爽風上々のブログ

熊本の片田舎に住むリタイア読書人がその時々の心に触れたものを書き散らしています。読んだ本の感想がメインですが(読書記録)、エネルギー問題、食品問題など、また政治経済・環境問題など興味のあるものには触れていきます。

「エリートツリー 脱炭素化の切り札」って、切り札は無理でしょう。

朝も6時にはテレビをつけて見ていますが、7時台のニュースとは違い色々な話題を取り上げていて飽きません。

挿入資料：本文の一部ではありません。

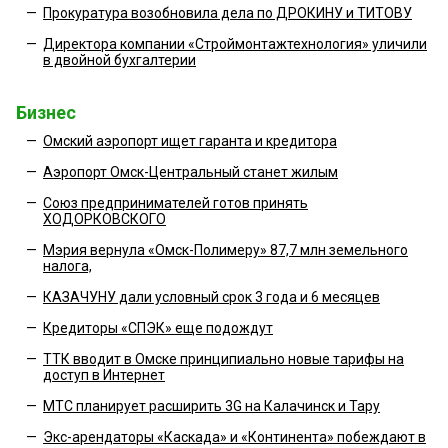
—
Прокуратура возобновила дела по ДРОКИНУ и ТИТОВУ
—
Директора компании «Строймонтажтехнология» уличили
в двойной бухгалтерии
Бизнес
—
Омский аэропорт ищет гаранта и кредитора
—
Аэропорт Омск-Центральный станет жилым
—
Союз предпринимателей готов принять
ХОДОРКОВСКОГО
—
Мэрия вернула «Омск-Полимеру» 87,7 млн земельного
налога,
—
КАЗАЧУНУ дали условный срок 3 года и 6 месяцев
—
Кредиторы «СПЭК» еще подождут
—
ТТК вводит в Омске принципиально новые тарифы на
доступ в Интернет
—
МТС планирует расширить 3G на Калачинск и Тару
—
Экс-арендаторы «Каскада» и «Континента» побеждают в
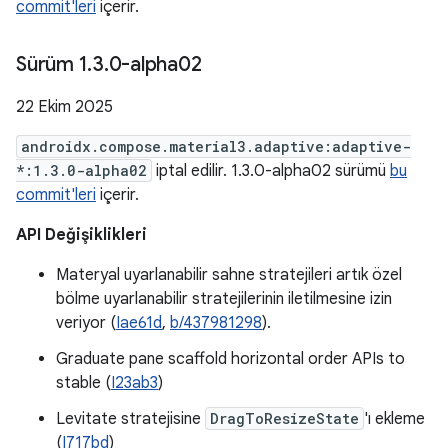
commit'leri
içerir.
Sürüm 1
.
3
.
0-alpha02
22 Ekim 2025
androidx.compose.material3.adaptive:adaptive-
*:1.3.0-alpha02
iptal edilir. 1.3.0-alpha02 sürümü
bu
commit'leri
içerir.
API Değişiklikleri
Materyal uyarlanabilir sahne stratejileri artık özel
bölme uyarlanabilir stratejilerinin iletilmesine izin
veriyor (
Iae61d
,
b/437981298
).
Graduate pane scaffold horizontal order APIs to
stable (
I23ab3
)
Levitate stratejisine
DragToResizeState
'ı ekleme
(
I717bd
)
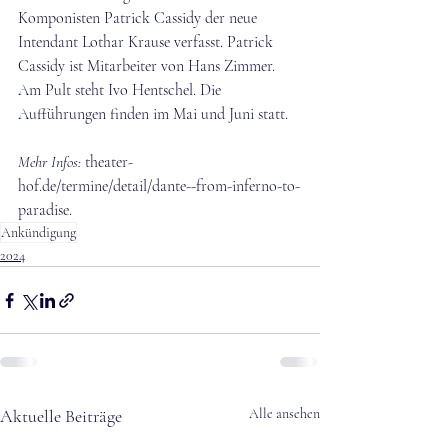
Komponisten Patrick Cassidy der neue 
Intendant Lothar Krause verfasst. Patrick 
Cassidy ist Mitarbeiter von Hans Zimmer. 
Am Pult steht Ivo Hentschel. Die 
Aufführungen finden im Mai und Juni statt.
Mehr Infos:
theater-
hof.de/termine/detail/dante--from-inferno-to-
paradise
.
Ankündigung
2024
Aktuelle Beiträge
Alle ansehen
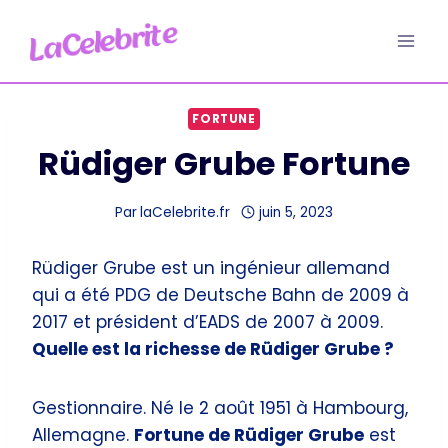
Aller
au
contenu
FORTUNE
Rüdiger Grube Fortune
Par
laCelebrite.fr
juin 5, 2023
Rüdiger Grube est un ingénieur allemand
qui a été PDG de Deutsche Bahn de 2009 à
2017 et président d’EADS de 2007 à 2009.
Quelle est la richesse de Rüdiger Grube ?
Gestionnaire. Né le 2 août 1951 à Hambourg,
Allemagne.
Fortune de Rüdiger Grube
est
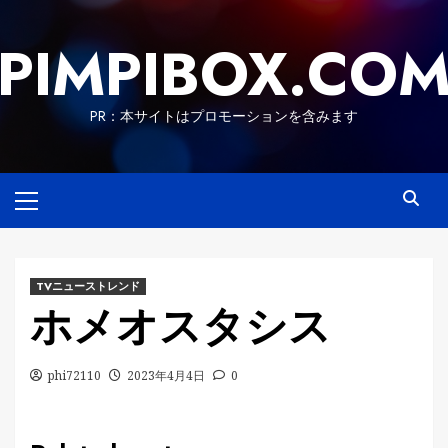
Skip
to
PIMPIBOX.CO
content
PR：本サイトはプロモーションを含みます
Primary
Menu
TVニューストレンド
ホメオスタシス
phi72110
2023年4月4日
0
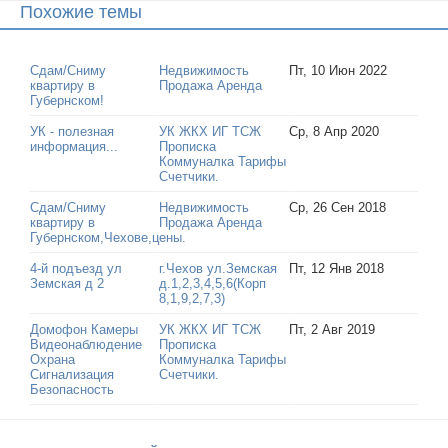
Похожие темы
Сдам/Сниму
Недвижимость
Пт, 10 Июн 2022
квартиру в
Продажа Аренда
Губернском!
УК - полезная
УК ЖКХ ИГ ТСЖ
Ср, 8 Апр 2020
информация...
Прописка
Коммуналка Тарифы
Счетчики.
Сдам/Сниму
Недвижимость
Ср, 26 Сен 2018
квартиру в
Продажа Аренда
Губернском,Чехове,цены.
4-й подъезд ул
г.Чехов ул.Земская
Пт, 12 Янв 2018
Земская д 2
д.1,2,3,4,5,6(Корп
8,1,9,2,7,3)
Домофон Камеры
УК ЖКХ ИГ ТСЖ
Пт, 2 Авг 2019
Видеонаблюдение
Прописка
Охрана
Коммуналка Тарифы
Сигнализация
Счетчики.
Безопасность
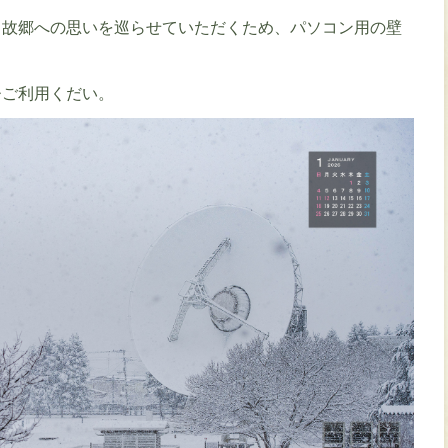
故郷への思いを巡らせていただくため、パソコン用の壁
ご利用くだい。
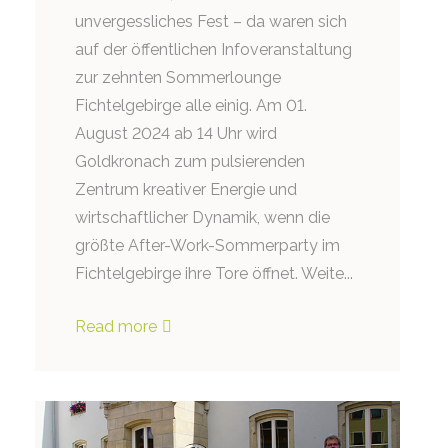
unvergessliches Fest – da waren sich
auf der öffentlichen Infoveranstaltung
zur zehnten Sommerlounge
Fichtelgebirge alle einig. Am 01.
August 2024 ab 14 Uhr wird
Goldkronach zum pulsierenden
Zentrum kreativer Energie und
wirtschaftlicher Dynamik, wenn die
größte After-Work-Sommerparty im
Fichtelgebirge ihre Tore öffnet. Weite...
Read more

今朝も「エリートツリー 脱炭素化の切り札」という謳い文句。

これは何かありそうだと期待してみていたら、成長速度が1.5倍の木の開発というだけのものでした。

www3.nhk.or.jp

 

このような「エリートツリー」は農水省の肝いりで製紙メーカーや大学、研究所などが総出で取り組んでいるようです。

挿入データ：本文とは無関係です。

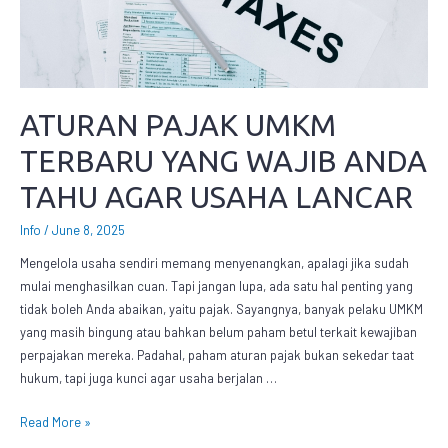
ATURAN PAJAK UMKM
TERBARU YANG WAJIB ANDA
TAHU AGAR USAHA LANCAR
Info
/
June 8, 2025
Mengelola usaha sendiri memang menyenangkan, apalagi jika sudah
mulai menghasilkan cuan. Tapi jangan lupa, ada satu hal penting yang
tidak boleh Anda abaikan, yaitu pajak. Sayangnya, banyak pelaku UMKM
yang masih bingung atau bahkan belum paham betul terkait kewajiban
perpajakan mereka. Padahal, paham aturan pajak bukan sekedar taat
hukum, tapi juga kunci agar usaha berjalan …
Read More »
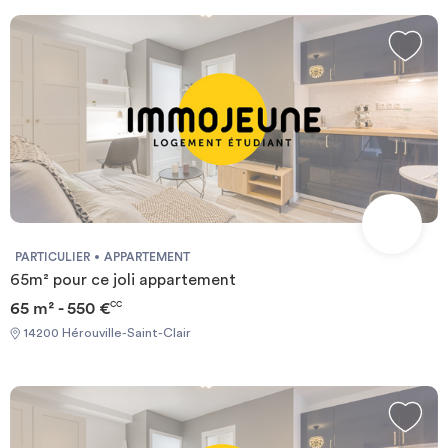
PARTICULIER
APPARTEMENT
65m² pour ce joli appartement
65 m² - 550 €
CC
14200 Hérouville-Saint-Clair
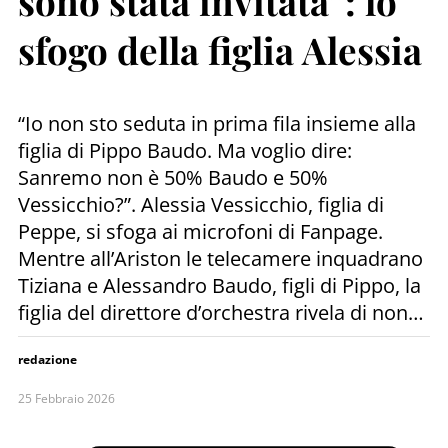
sono stata invitata”: lo
sfogo della figlia Alessia
“Io non sto seduta in prima fila insieme alla
figlia di Pippo Baudo. Ma voglio dire:
Sanremo non è 50% Baudo e 50%
Vessicchio?”. Alessia Vessicchio, figlia di
Peppe, si sfoga ai microfoni di Fanpage.
Mentre all’Ariston le telecamere inquadrano
Tiziana e Alessandro Baudo, figli di Pippo, la
figlia del direttore d’orchestra rivela di non…
redazione
25 Febbraio 2026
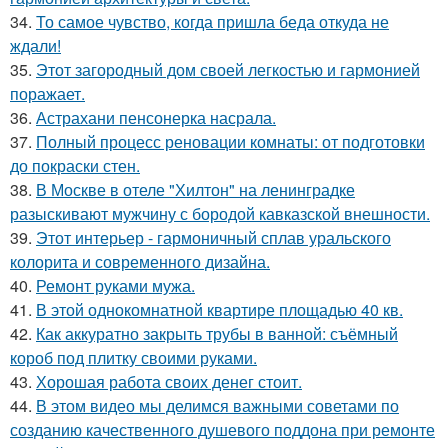
34.
То самое чувство, когда пришла беда откуда не
ждали!
35.
Этот загородный дом своей легкостью и гармонией
поражает.
36.
Астрахани пенсонерка насрала.
37.
Полный процесс реновации комнаты: от подготовки
до покраски стен.
38.
В Москве в отеле "Хилтон" на ленинградке
разыскивают мужчину с бородой кавказской внешности.
39.
Этот интерьер - гармоничный сплав уральского
колорита и современного дизайна.
40.
Ремонт руками мужа.
41.
В этой однокомнатной квартире площадью 40 кв.
42.
Как аккуратно закрыть трубы в ванной: съёмный
короб под плитку своими руками.
43.
Хорошая работа своих денег стоит.
44.
В этом видео мы делимся важными советами по
созданию качественного душевого поддона при ремонте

その出発点はあくまでも「林業の活性化」というものだったのでしょうが、最近の脱炭素化の風潮でこれを上手く使えばさらに金が出やすいと考えたのでしょう。

うまうまと「脱炭素化の切り札」などという惹句を付けたようです。

 

成長が1.5倍なら二酸化炭素吸収も1.5倍になるというのは間違いないことでしょう。

しかし、この「植物による二酸化炭素吸収」はあくまでも「一時的貯留」であることは考えておかなければならないものです。

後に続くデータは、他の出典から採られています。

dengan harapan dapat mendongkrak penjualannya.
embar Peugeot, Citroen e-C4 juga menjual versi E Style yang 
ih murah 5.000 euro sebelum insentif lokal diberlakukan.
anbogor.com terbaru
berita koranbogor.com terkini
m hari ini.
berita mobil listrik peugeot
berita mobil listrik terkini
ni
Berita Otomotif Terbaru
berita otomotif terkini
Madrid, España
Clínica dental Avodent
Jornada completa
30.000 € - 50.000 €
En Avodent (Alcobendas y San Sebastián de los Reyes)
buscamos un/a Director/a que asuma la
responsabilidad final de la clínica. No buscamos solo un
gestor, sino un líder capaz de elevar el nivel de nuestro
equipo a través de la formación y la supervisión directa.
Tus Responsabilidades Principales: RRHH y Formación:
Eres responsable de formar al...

つまり、「成長した木材を分解しないように地中深く埋める」ならば二酸化炭素を固定化して大気中から取り除く効果はありますが、木材を利用するなり、分解、燃焼させた場合にはその固定した炭素はそのまま二酸化炭素として大気中に戻るのは当然です。

 

そのようなことも判らず、メーカー側の策略通りにニュースにしてしまうNHKなどのメディアの「科学リテラシーの欠如」もひどいものです。